Dataset entries:
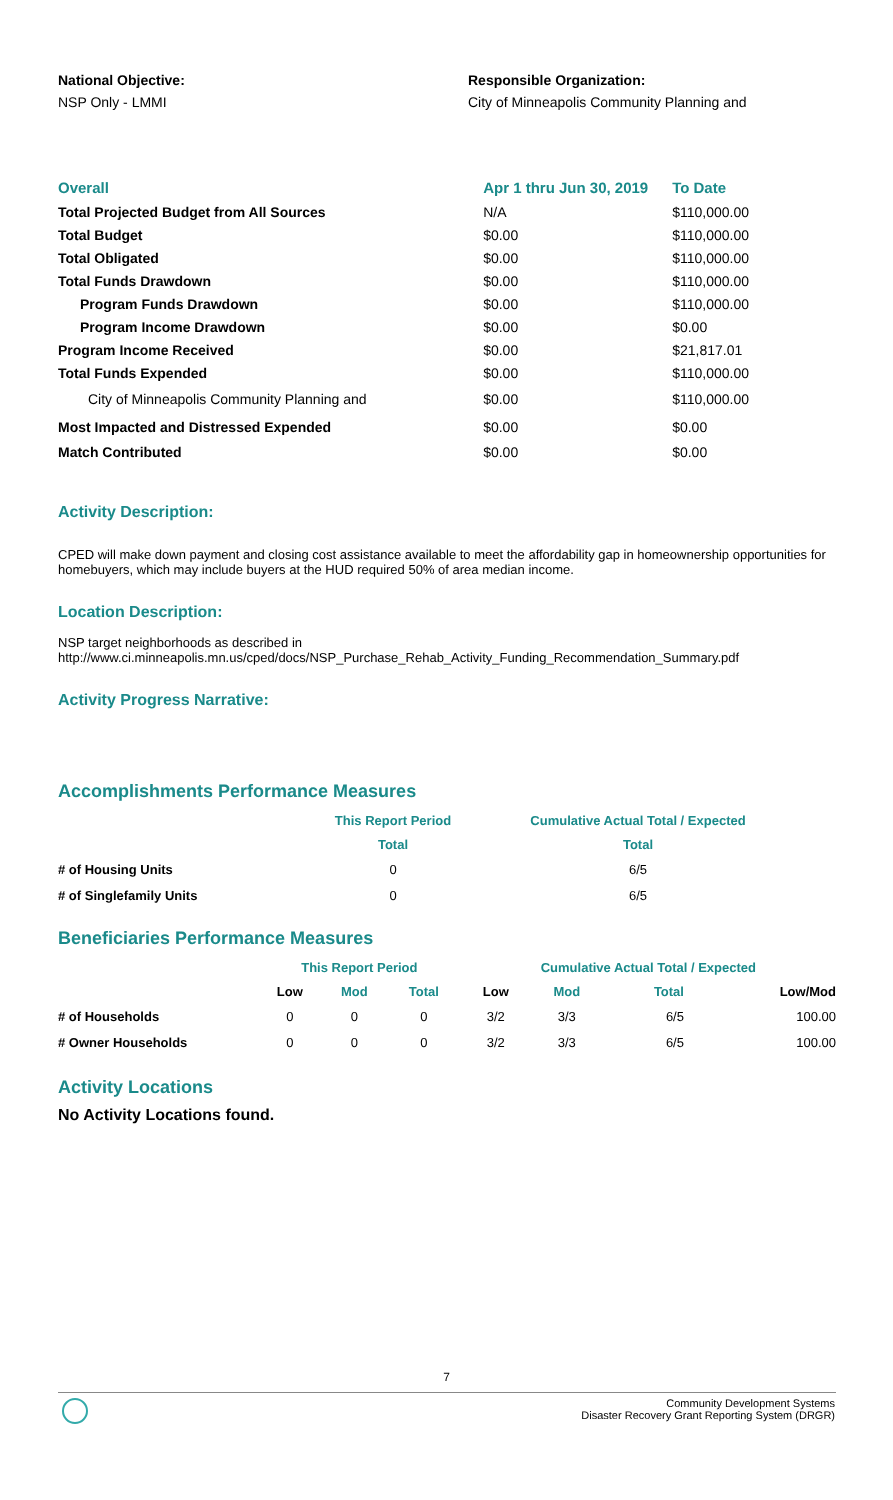National Objective:
NSP Only - LMMI
Responsible Organization:
City of Minneapolis Community Planning and
| Overall | Apr 1 thru Jun 30, 2019 | To Date |
| --- | --- | --- |
| Total Projected Budget from All Sources | N/A | $110,000.00 |
| Total Budget | $0.00 | $110,000.00 |
| Total Obligated | $0.00 | $110,000.00 |
| Total Funds Drawdown | $0.00 | $110,000.00 |
| Program Funds Drawdown | $0.00 | $110,000.00 |
| Program Income Drawdown | $0.00 | $0.00 |
| Program Income Received | $0.00 | $21,817.01 |
| Total Funds Expended | $0.00 | $110,000.00 |
| City of Minneapolis Community Planning and | $0.00 | $110,000.00 |
| Most Impacted and Distressed Expended | $0.00 | $0.00 |
| Match Contributed | $0.00 | $0.00 |
Activity Description:
CPED will make down payment and closing cost assistance available to meet the affordability gap in homeownership opportunities for homebuyers, which may include buyers at the HUD required 50% of area median income.
Location Description:
NSP target neighborhoods as described in
http://www.ci.minneapolis.mn.us/cped/docs/NSP_Purchase_Rehab_Activity_Funding_Recommendation_Summary.pdf
Activity Progress Narrative:
Accomplishments Performance Measures
| | This Report Period | Cumulative Actual Total / Expected |
| | Total | Total |
| # of Housing Units | 0 | 6/5 |
| # of Singlefamily Units | 0 | 6/5 |
Beneficiaries Performance Measures
| | This Report Period | | | Cumulative Actual Total / Expected | | | |
| | Low | Mod | Total | Low | Mod | Total | Low/Mod |
| # of Households | 0 | 0 | 0 | 3/2 | 3/3 | 6/5 | 100.00 |
| # Owner Households | 0 | 0 | 0 | 3/2 | 3/3 | 6/5 | 100.00 |
Activity Locations
No Activity Locations found.
7
Community Development Systems
Disaster Recovery Grant Reporting System (DRGR)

**WORK REQUIRED:**
What you write should match the entries exactly, except that the pictures are dropped.

**RESULT BELOW:**
National Objective:
NSP Only - LMMI
Responsible Organization:
City of Minneapolis Community Planning and
| Overall | Apr 1 thru Jun 30, 2019 | To Date |
| --- | --- | --- |
| Total Projected Budget from All Sources | N/A | $110,000.00 |
| Total Budget | $0.00 | $110,000.00 |
| Total Obligated | $0.00 | $110,000.00 |
| Total Funds Drawdown | $0.00 | $110,000.00 |
| Program Funds Drawdown | $0.00 | $110,000.00 |
| Program Income Drawdown | $0.00 | $0.00 |
| Program Income Received | $0.00 | $21,817.01 |
| Total Funds Expended | $0.00 | $110,000.00 |
| City of Minneapolis Community Planning and | $0.00 | $110,000.00 |
| Most Impacted and Distressed Expended | $0.00 | $0.00 |
| Match Contributed | $0.00 | $0.00 |
Activity Description:
CPED will make down payment and closing cost assistance available to meet the affordability gap in homeownership opportunities for homebuyers, which may include buyers at the HUD required 50% of area median income.
Location Description:
NSP target neighborhoods as described in
http://www.ci.minneapolis.mn.us/cped/docs/NSP_Purchase_Rehab_Activity_Funding_Recommendation_Summary.pdf
Activity Progress Narrative:
Accomplishments Performance Measures
| | This Report Period | Cumulative Actual Total / Expected |
| | Total | Total |
| # of Housing Units | 0 | 6/5 |
| # of Singlefamily Units | 0 | 6/5 |
Beneficiaries Performance Measures
| | This Report Period | | | Cumulative Actual Total / Expected | | | |
| | Low | Mod | Total | Low | Mod | Total | Low/Mod |
| # of Households | 0 | 0 | 0 | 3/2 | 3/3 | 6/5 | 100.00 |
| # Owner Households | 0 | 0 | 0 | 3/2 | 3/3 | 6/5 | 100.00 |
Activity Locations
No Activity Locations found.
7
Community Development Systems
Disaster Recovery Grant Reporting System (DRGR)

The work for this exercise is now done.